Ion Reservoir Enabled by Hierarchical Bimetallic Sulfides Nanocages Toward Highly Effective Sodium Storage

Designing and constructing bimetallic hierarchical structures is vital for the conversion‐alloy reaction anode of sodium‐ion batteries (SIBs). Particularly, the rationally designed hetero‐interface engineering can offer fast diffusion kinetics in the interface, leading to the improved high‐power surface pseudocapacitance and cycling stability for SIBs. Herein, the hierarchical zinc–tin sulfide nanocages (ZnS‐NC/SnS2) are constructed through hydrothermal and sulfuration reactions.

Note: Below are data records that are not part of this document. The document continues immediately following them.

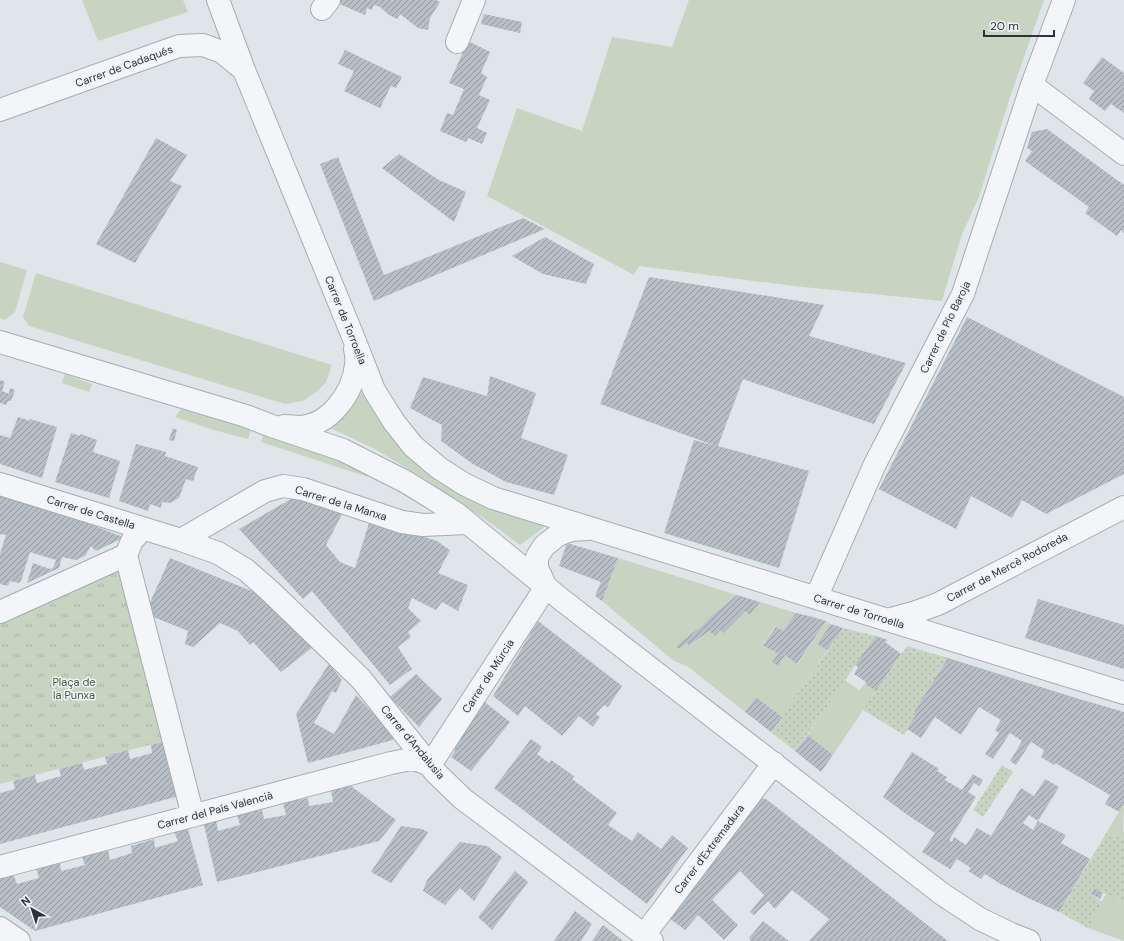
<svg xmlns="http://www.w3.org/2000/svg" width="1124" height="941" font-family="'DM Sans',sans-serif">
<defs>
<pattern id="park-tufts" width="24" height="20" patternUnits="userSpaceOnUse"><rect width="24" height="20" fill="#c7d4c1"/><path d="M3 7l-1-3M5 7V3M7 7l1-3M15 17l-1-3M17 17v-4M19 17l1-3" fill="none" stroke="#abb6a7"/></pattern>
<pattern id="garden-dots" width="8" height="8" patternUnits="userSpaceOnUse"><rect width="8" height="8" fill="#c7d4c1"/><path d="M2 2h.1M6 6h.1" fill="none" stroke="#abb6a7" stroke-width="1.8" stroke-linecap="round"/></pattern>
<pattern id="building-hatch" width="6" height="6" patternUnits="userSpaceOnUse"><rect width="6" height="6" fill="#b7bec6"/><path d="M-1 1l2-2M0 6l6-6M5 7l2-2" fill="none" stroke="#959ba2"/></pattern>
</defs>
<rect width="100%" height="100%" fill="#e0e5e9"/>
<path fill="#c7d4c1" d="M 82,0 L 183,0 L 188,12 L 98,41 Z
M 689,0 L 1044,0 L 1010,97 L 979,197 L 962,234 L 942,301 L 794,286 L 639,266 L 634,275 L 487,196 L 517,108 L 582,131 L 612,37 L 672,47 Z
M 0,262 L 27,270 L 15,312 L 5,320 L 0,318 Z
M 36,273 L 332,365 L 326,382 L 318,391 L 303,401 L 285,404 L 29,326 L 23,317 Z
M 65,374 L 92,384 L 89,392 L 62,383 Z
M 359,389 L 370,406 L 392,436 L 547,525 L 520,545 L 492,524 L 425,479 L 373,448 L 326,426 Z
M 181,409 L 251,430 L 248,439 L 210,429 L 175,417 Z
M 264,434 L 338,458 L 369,474 L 368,477 L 261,442 Z
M 618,558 L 737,595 L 709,618 L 703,625 L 677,646 L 679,649 L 687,643 L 690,646 L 709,631 L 715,636 L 720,630 L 745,611 L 750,615 L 760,602 L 796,613 L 783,631 L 775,627 L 763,644 L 778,654 L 773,662 L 778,666 L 785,655 L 798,664 L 826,621 L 831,624 L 817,644 L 827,650 L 782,717 L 756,697 L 745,712 L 687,666 L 674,661 L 602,601 Z
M 845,680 L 859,690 L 865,684 L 876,691 L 833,755 L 808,735 Z
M 1124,803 L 1123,832 L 1124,832 L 1124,840 L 1107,832 Z
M 1106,894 L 1124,903 L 1124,941 L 1088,928 Z"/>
<path fill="url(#park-tufts)" d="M 116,569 L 119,571 L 165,741 L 0,784 L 0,620 Z"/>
<path fill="url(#garden-dots)" d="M 843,628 L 876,636 C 848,674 824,714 795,751 L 771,732 Z
M 907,646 L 948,658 L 914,712 L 916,714 L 904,735 L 863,710 Z
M 1002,765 L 1013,772 L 983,817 L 973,810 Z
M 1107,832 L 1124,840 L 1124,903 L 1094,888 L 1091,894 L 1102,902 L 1088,928 L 1059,912 Z"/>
<path fill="url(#building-hatch)" d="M 339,0 L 391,0 L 393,1 L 393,0 L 436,0 L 440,2 L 430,18 L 428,30 L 418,28 L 400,14 L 397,19 L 389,15 L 380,7 L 374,5 L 372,10 L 367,8 L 365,15 L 337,3 Z
M 484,14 L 522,22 L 520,33 L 481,24 Z
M 468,41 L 490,52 L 481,73 L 487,77 L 479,95 L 490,100 L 477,128 L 487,133 L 482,144 L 468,138 L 466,142 L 440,131 L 447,113 L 453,115 L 464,89 L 449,83 Z
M 345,50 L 402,77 L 396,88 L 391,86 L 380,108 L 344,91 L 354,71 L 338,64 Z
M 1102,57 L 1124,73 L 1124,113 L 1111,104 L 1105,111 L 1089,99 L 1094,91 L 1083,83 Z
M 1047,129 L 1124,185 L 1124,233 L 1121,230 L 1117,236 L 1085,213 L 1089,207 L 1025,161 L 1032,151 L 1027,148 L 1032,132 Z
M 156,138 L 187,155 L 170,181 L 182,186 L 135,263 L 96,244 Z
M 399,154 L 439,180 L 466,192 L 454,222 L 382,168 Z
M 338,157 L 384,275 L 523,218 L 545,229 L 374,301 L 320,164 Z
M 545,237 L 594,264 L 586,284 L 543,274 L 512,256 Z
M 649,277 L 824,305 L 809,336 L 906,363 L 874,424 L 743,379 L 718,446 L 809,471 L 779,568 L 664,533 L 694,440 L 716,446 L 600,404 Z
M 967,317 L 1124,397 L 1124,474 L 1046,514 L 1022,500 L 1012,518 L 971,496 L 956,529 L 879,489 Z
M 490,376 L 536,393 L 521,438 L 568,455 L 554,495 L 506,482 L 473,464 L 441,441 L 442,425 L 410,408 L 423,377 L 487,396 Z
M 0,380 L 5,382 L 2,391 L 9,394 L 10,388 L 15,390 L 11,401 L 8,401 L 6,405 L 0,403 Z
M 18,417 L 30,421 L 30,419 L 57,427 L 42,478 L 0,464 L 0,435 L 10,438 Z
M 173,428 L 177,430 L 174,441 L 169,440 Z
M 71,433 L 80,436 L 81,434 L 97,440 L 93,452 L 120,461 L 109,498 L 55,482 Z
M 136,444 L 166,452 L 165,456 L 198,467 L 193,481 L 186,479 L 179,498 L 170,503 L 162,502 L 161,508 L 150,504 L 148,511 L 119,501 Z
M 0,495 L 74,518 L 123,537 L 121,539 L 96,551 L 91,546 L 85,556 L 76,560 L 62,557 L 59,568 L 27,583 L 33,563 L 50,569 L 53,568 L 56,560 L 30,552 L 21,581 L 19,583 L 10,581 L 8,586 L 0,584 L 0,554 L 6,535 L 0,534 Z
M 296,496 L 343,512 L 326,545 L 340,562 L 355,568 L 370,520 L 437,541 L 450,550 L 438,573 L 468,585 L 458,611 L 442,602 L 436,610 L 412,598 L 408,608 L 421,621 L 408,632 L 411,637 L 398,647 L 412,669 L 390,685 L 312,591 L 303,599 L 239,529 Z
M 567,543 L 618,558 L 602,601 L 595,596 L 601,582 L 559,566 Z
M 170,558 L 254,592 L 271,603 L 313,647 L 281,672 L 253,642 L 250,645 L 238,631 L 220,623 L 193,647 L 185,644 L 188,631 L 151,616 L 148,607 Z
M 737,595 L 760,602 L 750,615 L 745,611 L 723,633 L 720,630 L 715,636 L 709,631 L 689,646 L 687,643 L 679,649 L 676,646 L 703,625 L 709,618 Z
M 1038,599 L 1124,625 L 1124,669 L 1025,638 Z
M 796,613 L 813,617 L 826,621 L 797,664 L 785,655 L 778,666 L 772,662 L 778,654 L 763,645 L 776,627 L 783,631 Z
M 538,621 L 622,686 L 608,707 L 604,705 L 596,714 L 600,717 L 593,727 L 579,716 L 562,736 L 525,706 L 518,716 L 493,696 Z
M 831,624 L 843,628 L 827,650 L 817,644 Z
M 876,636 L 888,640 L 885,642 L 901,654 L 876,691 L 865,684 L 866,682 L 854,674 L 858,667 L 855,665 Z
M 948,658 L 1076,698 L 1124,712 L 1124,803 L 1119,812 L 1105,804 L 1110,795 L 1055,763 L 1054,765 L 1041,757 L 1044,750 L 1031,742 L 1016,765 L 1010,761 L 1022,741 L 1010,733 L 993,759 L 985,754 L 999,733 L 995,730 L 1001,720 L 979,707 L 961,735 L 935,717 L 921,738 L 907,729 L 916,714 L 914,712 Z
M 329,664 L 342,680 L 336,693 L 332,691 L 314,723 L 334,734 L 356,695 L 394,736 L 393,740 L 308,763 L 296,714 Z
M 416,674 L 442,699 L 419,727 L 390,697 Z
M 756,697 L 782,717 L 771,732 L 745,712 Z
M 482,700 L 510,722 L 471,771 L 451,757 L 455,751 L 455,745 Z
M 808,735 L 833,755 L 821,772 L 795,751 Z
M 531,739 L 542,747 L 537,754 L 549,763 L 551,760 L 574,776 L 572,779 L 617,813 L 608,825 L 632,841 L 638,832 L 661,849 L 672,835 L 688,848 L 647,904 L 494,788 Z
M 165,741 L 179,796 L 0,844 L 0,793 L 15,789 L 13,781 L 35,775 L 37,783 L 61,776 L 59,769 L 82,763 L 84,770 L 107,764 L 105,757 L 128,750 L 130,759 L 152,753 L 151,745 Z
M 912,752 L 939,769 L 937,771 L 947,777 L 945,780 L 962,790 L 973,774 L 983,780 L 979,786 L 974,783 L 968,792 L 976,797 L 949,840 L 952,842 L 954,837 L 966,845 L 977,828 L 991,836 L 1021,788 L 1034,796 L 1045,779 L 1059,787 L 1038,821 L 1029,815 L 1023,823 L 1033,830 L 1038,821 L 1066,835 L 1061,843 L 1090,859 L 1059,912 L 1028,898 L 999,883 L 985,874 L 981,879 L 968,871 L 971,868 L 957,859 L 950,869 L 922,852 L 935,833 L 909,816 L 883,797 Z
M 351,786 L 396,820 L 379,841 L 217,882 L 204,825 L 216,820 L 218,831 L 240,825 L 237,814 L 262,810 L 264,819 L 286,815 L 283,803 L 308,798 L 309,806 L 333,802 L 331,790 Z
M 762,798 L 766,799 L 948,941 L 809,941 L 829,919 L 792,890 L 775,909 L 768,901 L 754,915 L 750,912 L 764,895 L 740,871 L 712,900 L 738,925 L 724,940 L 698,915 L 685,930 L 669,918 L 758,801 Z
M 401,826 L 422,829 L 428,832 L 424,839 L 391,883 L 371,872 Z
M 188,829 L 203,885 L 35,931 L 0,907 L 0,878 L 13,874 L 17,884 L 39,878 L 36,868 L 60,862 L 61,871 L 85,865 L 82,857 L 108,850 L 110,860 L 132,853 L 131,846 L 154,839 L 155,848 L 178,841 L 174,832 Z
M 460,842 L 487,846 L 502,857 L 474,901 L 460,888 L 445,905 L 423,891 L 427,880 Z
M 515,871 L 528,882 L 492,930 L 478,917 Z
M 1094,888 L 1103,893 L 1100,899 L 1091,894 Z
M 575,911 L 592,924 L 581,941 L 554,941 Z
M 763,921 L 789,941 L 751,941 L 749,938 Z
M 603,925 L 623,941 L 592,941 Z"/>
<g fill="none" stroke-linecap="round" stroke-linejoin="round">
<g stroke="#a5acb3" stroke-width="24">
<path id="minor" d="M 218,0 L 244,70 L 354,339 L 374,390 L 394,422 L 413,446 L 439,468 L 464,484 L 493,498 L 1124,693
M 322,9 L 329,0
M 457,42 L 474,0
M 1032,85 L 1124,154
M 0,110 L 179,46 L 203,45 L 222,52 L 244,70
M 0,342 L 246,416 L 269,425 L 343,450 L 406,482 L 432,498 L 457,514 L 562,600 L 942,894 L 980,919 L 1011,934 L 1029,941
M 284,426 C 289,426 295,427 300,427 C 330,425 353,393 356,365 C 357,360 356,354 355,349
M 0,484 L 181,540 L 218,553 L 246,570 L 270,591 L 361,679 L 435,772 L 463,799 L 652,941
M 143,528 L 132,541 L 126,555 L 193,816
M 181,540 L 265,491 L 283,486 L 303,489 L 402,522 L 423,525 L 467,523
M 816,598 L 875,464 L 963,294 L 1032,85 L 1064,0
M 0,612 L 126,555
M 887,620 L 916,612 L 938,604 L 1124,507
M 0,867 L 391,763 L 411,759 L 420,761 L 430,765 L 546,587 L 537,568 L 537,557 L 544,546 L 558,535 L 571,530 L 587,529
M 0,928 L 19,941
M 644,935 L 774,763"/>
</g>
<use href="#minor" stroke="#f3f5f8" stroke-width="22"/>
</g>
<g text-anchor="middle" stroke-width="3" stroke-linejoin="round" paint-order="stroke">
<g font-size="11" fill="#293341" stroke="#f0f3f7">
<text transform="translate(124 66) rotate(-20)" y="4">Carrer de Cadaqués</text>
<text transform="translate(346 320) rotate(68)" y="4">Carrer de Torroella</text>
<text transform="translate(945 327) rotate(-64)" y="4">Carrer de Pío Baroja</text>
<text transform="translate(341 503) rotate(17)" y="4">Carrer de la Manxa</text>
<text transform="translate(91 512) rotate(17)" y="4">Carrer de Castella</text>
<text transform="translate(1007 567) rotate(-28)" y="4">Carrer de Mercè Rodoreda</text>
<text transform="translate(859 611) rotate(17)" y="4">Carrer de Torroella</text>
<text transform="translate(488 676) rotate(-57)" y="4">Carrer de Múrcia</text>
<text transform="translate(413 742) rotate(50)" y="4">Carrer d'Andalusia</text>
<text transform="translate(215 810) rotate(-15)" y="4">Carrer del País Valencià</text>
<text transform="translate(709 849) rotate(-53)" y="4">Carrer d'Extremadura</text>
</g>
<g font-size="11" fill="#3f5d36" stroke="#f0f3f7">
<text x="74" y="686">Plaça de<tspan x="74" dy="13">la Punxa</tspan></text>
</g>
</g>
<g transform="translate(32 909) rotate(321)" stroke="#f0f3f7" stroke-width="3" paint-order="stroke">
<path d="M0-3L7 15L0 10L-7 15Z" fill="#293341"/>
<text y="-6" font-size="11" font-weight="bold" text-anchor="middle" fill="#293341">N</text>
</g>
<path d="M984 30v6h70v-6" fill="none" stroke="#293341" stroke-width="2"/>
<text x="990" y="30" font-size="12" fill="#293341" stroke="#f0f3f7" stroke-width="3" paint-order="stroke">20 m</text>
</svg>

The unconventional hierarchical design with internal void space greatly optimizes the structure stability, and bimetallic sulfide brings a bimetallic composite interface and N heteroatom doping, which are devoted to high electrochemical activity and improved interfacial charge transfer rate for Na+ storage. Remarkably, the ZnS‐NC/SnS2 composite anode exhibits a delightful reversible capacity of 595 mAh g−1 after 100 cycles at 0.2 A g−1, and long cycling capability for 500 cycles with a low capacity loss of 0.08% per cycle at 1 A g−1. This study opens up a new route for rationally constructing hierarchical heterogeneous interfaces and sheds new light on efficient anode material for SIBs. Zinc–tin sulfide nanocages (ZnS‐NC/SnS2) collaboratively create the unique hierarchical hollow structure and bimetallic‐ions pseudocapacitance effect. Which amazingly accelerate the electrochemical performance in sodium‐ion batteries.